This article is part of the 10 Things You Should Know series.
1. The New Testament writers included embarrassing details about themselves.
One of the ways historians can tell whether an author is telling the truth is to test what he says by “the principle of embarrassment.” This principle assumes that any details embarrassing to the author are probably true. Why? Because the tendency of most authors is to leave out anything that makes them look bad. How does the New Testament measure up to the principle of embarrassment? Let’s put it this way: If you and your friends were concocting a story that you wanted to pass off as the truth, would you make yourselves look like dim-witted, uncaring, rebuked, doubting cowards? Of course not. But that’s exactly what we find in the New Testament.
If you were a New Testament writer, would you include these embarrassing details if you were making up a story? Would you write that one of your primary leaders was called “Satan” by Jesus, denied the Lord three times, hid during the crucifixion, and was later corrected on a theological issue? Would you depict yourselves as uncaring, bumbling cowards, and the women—whose testimony was not even admissible in court—as the brave ones who stood by Jesus and later discovered the empty tomb? Would you admit that some of you (the eleven remaining disciples) doubted the very Son of God after he had proven himself risen to all of you? Of course not.
In short, we don’t have enough faith to believe that the New Testament writers included all of those embarrassing details in a made-up story. The best explanation is that they were really telling the truth—warts and all.
2. The New Testament writers included embarrassing details and difficult sayings of Jesus.

[APPLY WHAT YOU READ]
- a) The article on the New Testament writers names several embarrassing things said about one of the primary leaders. List each of them.
- b) According to the article on the New Testament writers, what does the principle of embarrassment assume?
- c) Carry on the article on the New Testament writers, starting after its final heading, "2. The New Testament writers included embarrassing details and difficult sayings of Jesus."
The listing that comes next is separate material with no connection to the article on the New Testament writers.

[EXTRACTED RECORDS]
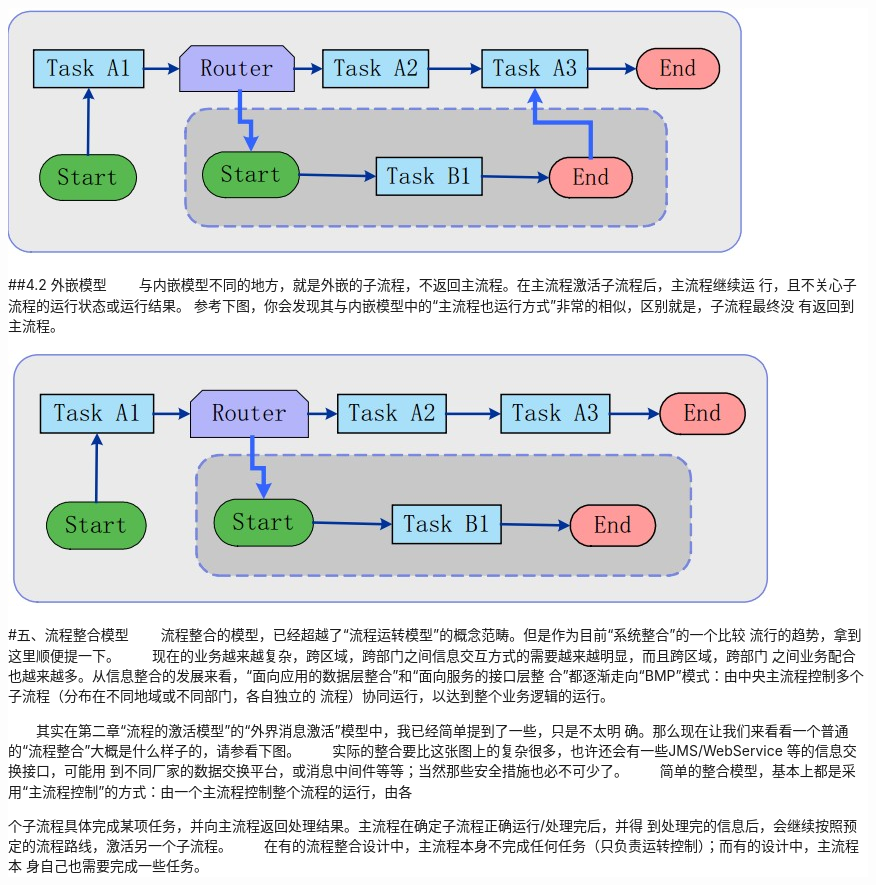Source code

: ![](nested_main_run.jpg)

##4.2 外嵌模型
　　与内嵌模型不同的地方，就是外嵌的子流程，不返回主流程。在主流程激活子流程后，主流程继续运 
行，且不关心子流程的运行状态或运行结果。 
参考下图，你会发现其与内嵌模型中的“主流程也运行方式”非常的相似，区别就是，子流程最终没 
有返回到主流程。

![](out_nested.jpg)

#五、流程整合模型
　　流程整合的模型，已经超越了“流程运转模型”的概念范畴。但是作为目前“系统整合”的一个比较 
流行的趋势，拿到这里顺便提一下。 
　　现在的业务越来越复杂，跨区域，跨部门之间信息交互方式的需要越来越明显，而且跨区域，跨部门 
之间业务配合也越来越多。从信息整合的发展来看，“面向应用的数据层整合”和“面向服务的接口层整 
合”都逐渐走向“BMP”模式：由中央主流程控制多个子流程（分布在不同地域或不同部门，各自独立的 
流程）协同运行，以达到整个业务逻辑的运行。

　　其实在第二章“流程的激活模型”的“外界消息激活”模型中，我已经简单提到了一些，只是不太明 
确。那么现在让我们来看看一个普通的“流程整合”大概是什么样子的，请参看下图。 
　　实际的整合要比这张图上的复杂很多，也许还会有一些JMS/WebService 等的信息交换接口，可能用 
到不同厂家的数据交换平台，或消息中间件等等；当然那些安全措施也必不可少了。 
　　简单的整合模型，基本上都是采用“主流程控制”的方式：由一个主流程控制整个流程的运行，由各

个子流程具体完成某项任务，并向主流程返回处理结果。主流程在确定子流程正确运行/处理完后，并得 
到处理完的信息后，会继续按照预定的流程路线，激活另一个子流程。 
　　在有的流程整合设计中，主流程本身不完成任何任务（只负责运转控制）；而有的设计中，主流程本 
身自己也需要完成一些任务。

[ANSWERS FOR THE EXERCISE]
- a)
- He was called "Satan" by Jesus.
- He denied the Lord three times.
- He hid during the crucifixion.
- He was later corrected on a theological issue.

- b) It assumes that any details embarrassing to the author are probably true.

- c)
The New Testament writers are also honest about Jesus. Not only do they record self-incriminating details about themselves, they also record embarrassing details about their leader, Jesus, that seem to place him in a bad light. Jesus is not believed by his own brothers (John 7:5), is thought to be a deceiver (John 7:12), is deserted by many of his followers (John 6:66), turns off “Jews who had believed in him” (John 8:30-31) to the point that they want to stone him (v. 59), and is called a “drunkard” (Matt. 11:19), a “madman” (John 10:20), and “demon-possessed” (Mark 3:22; John 7:20, 8:48).
This is certainly not a list of events and qualities the New Testament writers would choose if they were trying to depict Jesus as the perfect, sinless God-man. Nor are these qualities congruent with the Jewish expectation that the Messiah would come to free them from political oppression.
In addition to embarrassing details, there are several difficult sayings attributed to Jesus that the New Testament writers would not have included if they were making up a story about Jesus being God. Again, the best explanation is that the New Testament writers were not playing fast and loose with the facts but were extremely accurate in recording exactly what Jesus said and did.
3. The New Testament writers left in demanding sayings of Jesus.
If the New Testament writers were making up a story, they certainly didn’t make up a story that made life easier for them. This Jesus had some very demanding standards. The Sermon on the Mount, for instance, does not appear to be a human invention. All of the commands in it are difficult or impossible for human beings to keep and seem to go against the natural best interests of the men who wrote them down. They certainly are contrary to the desires of many today who want a religion of spirituality that has no moral demands.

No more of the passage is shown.